Behaviour Interactive, the Canadian studio responsible for Dead by Daylight, has acquired The Fun Pimps, the developer behind 7 Days to Die. It is a pairing that nobody really saw coming, but the more you think about it, the more it starts to make a strange kind of sense.
7 Days to Die spent an extraordinary amount of time in Early Access. Over a decade, in fact, before its 1.0 release landed in 2024. That release was long overdue, but it was also well-received, with the game finally delivering on the survival-horror-meets-crafting-and-base-building formula that had kept a loyal community hooked throughout the wilderness years. The Fun Pimps built something with genuine legs. They also built it entirely independently, which makes the acquisition all the more interesting.
Behaviour is a different kind of studio. Dead by Daylight is an asymmetric multiplayer horror game that has run as a live-service title since 2016, constantly refreshed with licensed characters pulled from just about every horror property imaginable. Behaviour knows how to keep a horror community engaged over years. That is their entire business model. The question now is whether that expertise gets applied to 7 Days to Die, and what that looks like in practice.

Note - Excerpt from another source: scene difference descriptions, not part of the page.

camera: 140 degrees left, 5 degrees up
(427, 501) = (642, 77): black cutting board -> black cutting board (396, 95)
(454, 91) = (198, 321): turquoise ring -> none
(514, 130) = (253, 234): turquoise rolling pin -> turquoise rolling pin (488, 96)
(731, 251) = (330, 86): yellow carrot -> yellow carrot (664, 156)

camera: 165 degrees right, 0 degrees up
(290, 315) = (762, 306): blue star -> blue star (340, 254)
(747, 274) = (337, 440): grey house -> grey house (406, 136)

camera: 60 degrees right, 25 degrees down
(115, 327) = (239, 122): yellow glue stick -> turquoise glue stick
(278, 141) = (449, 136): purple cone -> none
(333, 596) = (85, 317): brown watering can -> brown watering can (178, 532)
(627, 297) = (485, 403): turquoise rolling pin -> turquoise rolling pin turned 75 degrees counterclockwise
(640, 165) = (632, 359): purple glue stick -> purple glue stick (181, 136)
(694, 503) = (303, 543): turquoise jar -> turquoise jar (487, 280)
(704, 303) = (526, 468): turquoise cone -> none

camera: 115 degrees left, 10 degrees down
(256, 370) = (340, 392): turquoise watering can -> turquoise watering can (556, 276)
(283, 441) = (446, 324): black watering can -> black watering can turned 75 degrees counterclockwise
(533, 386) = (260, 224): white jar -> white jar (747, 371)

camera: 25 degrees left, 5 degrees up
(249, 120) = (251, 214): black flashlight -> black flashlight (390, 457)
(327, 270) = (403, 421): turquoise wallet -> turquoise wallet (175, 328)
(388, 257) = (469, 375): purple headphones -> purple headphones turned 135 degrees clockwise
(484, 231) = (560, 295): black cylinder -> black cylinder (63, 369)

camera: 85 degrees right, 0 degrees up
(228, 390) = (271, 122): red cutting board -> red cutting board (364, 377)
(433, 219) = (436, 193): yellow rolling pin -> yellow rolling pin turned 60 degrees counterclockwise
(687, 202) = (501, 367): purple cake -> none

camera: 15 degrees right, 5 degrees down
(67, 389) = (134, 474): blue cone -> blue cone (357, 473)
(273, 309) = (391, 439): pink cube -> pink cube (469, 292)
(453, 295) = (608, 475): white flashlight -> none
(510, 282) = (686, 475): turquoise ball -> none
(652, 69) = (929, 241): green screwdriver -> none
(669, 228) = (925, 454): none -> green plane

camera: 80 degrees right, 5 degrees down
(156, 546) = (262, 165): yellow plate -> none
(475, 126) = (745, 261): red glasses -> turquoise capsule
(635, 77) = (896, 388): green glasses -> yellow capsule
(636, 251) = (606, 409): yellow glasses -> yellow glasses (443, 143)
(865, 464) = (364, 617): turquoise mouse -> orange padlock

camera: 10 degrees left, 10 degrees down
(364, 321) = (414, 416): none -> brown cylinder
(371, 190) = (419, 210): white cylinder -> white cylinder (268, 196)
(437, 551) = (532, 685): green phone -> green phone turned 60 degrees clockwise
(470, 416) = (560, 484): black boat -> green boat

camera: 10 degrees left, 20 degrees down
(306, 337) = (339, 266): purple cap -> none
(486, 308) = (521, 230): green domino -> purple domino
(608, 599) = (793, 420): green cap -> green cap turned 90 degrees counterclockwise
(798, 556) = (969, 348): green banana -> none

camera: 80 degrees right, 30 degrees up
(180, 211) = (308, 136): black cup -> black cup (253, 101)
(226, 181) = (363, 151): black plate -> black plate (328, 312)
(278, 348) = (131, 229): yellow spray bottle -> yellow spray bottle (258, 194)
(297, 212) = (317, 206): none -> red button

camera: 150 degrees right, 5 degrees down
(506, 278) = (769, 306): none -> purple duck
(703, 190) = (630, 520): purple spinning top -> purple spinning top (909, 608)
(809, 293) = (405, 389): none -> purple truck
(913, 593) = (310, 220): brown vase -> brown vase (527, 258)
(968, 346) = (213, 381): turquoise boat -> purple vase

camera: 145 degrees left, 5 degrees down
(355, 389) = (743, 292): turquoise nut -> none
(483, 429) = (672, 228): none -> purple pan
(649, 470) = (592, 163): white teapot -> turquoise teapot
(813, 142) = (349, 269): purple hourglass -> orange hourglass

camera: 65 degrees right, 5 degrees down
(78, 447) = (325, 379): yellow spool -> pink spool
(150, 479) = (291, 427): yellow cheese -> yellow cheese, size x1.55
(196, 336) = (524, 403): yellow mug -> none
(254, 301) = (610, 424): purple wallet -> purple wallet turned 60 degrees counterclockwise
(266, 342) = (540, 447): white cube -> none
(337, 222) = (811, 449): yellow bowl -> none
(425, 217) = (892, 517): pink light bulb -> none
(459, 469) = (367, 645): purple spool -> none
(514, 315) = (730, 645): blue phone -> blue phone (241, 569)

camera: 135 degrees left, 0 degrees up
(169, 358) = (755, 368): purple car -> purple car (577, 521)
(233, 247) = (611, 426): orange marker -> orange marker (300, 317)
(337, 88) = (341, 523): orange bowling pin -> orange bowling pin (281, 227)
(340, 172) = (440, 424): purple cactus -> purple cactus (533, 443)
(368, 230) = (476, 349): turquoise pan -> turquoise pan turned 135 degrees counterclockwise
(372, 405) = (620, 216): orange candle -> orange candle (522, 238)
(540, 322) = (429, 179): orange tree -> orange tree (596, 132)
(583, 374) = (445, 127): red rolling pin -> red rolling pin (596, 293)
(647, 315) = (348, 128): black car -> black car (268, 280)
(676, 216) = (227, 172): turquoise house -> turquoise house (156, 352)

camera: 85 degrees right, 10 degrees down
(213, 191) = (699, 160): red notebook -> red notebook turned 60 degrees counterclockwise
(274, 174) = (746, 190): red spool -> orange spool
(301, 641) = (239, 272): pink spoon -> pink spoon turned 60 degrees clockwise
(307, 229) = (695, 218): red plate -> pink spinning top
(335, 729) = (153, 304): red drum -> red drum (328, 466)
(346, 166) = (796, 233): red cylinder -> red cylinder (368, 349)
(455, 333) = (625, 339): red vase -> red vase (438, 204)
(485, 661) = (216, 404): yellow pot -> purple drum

The crossover potential is obvious and slightly terrifying. A Dead by Daylight chapter set in the 7 Days to Die wasteland, or a licensed killer drawn from that universe, would not be out of place. Behaviour has never shied away from unexpected collaborations. More significantly though, could 7 Days to Die itself receive a multiplayer overhaul or live-service treatment under Behaviour’s ownership? The survival game currently has co-op but has never leaned fully into the kind of persistent, evolving multiplayer experience that Behaviour specialises in.
The concern for existing fans is that the survival-horror identity of 7 Days gets diluted in favour of whatever commercial direction Behaviour sees for it. The hope is the opposite: that the game gets proper resources behind it and the kind of post-launch support it deserved but never quite received. Early Access is over. What comes next should be interesting.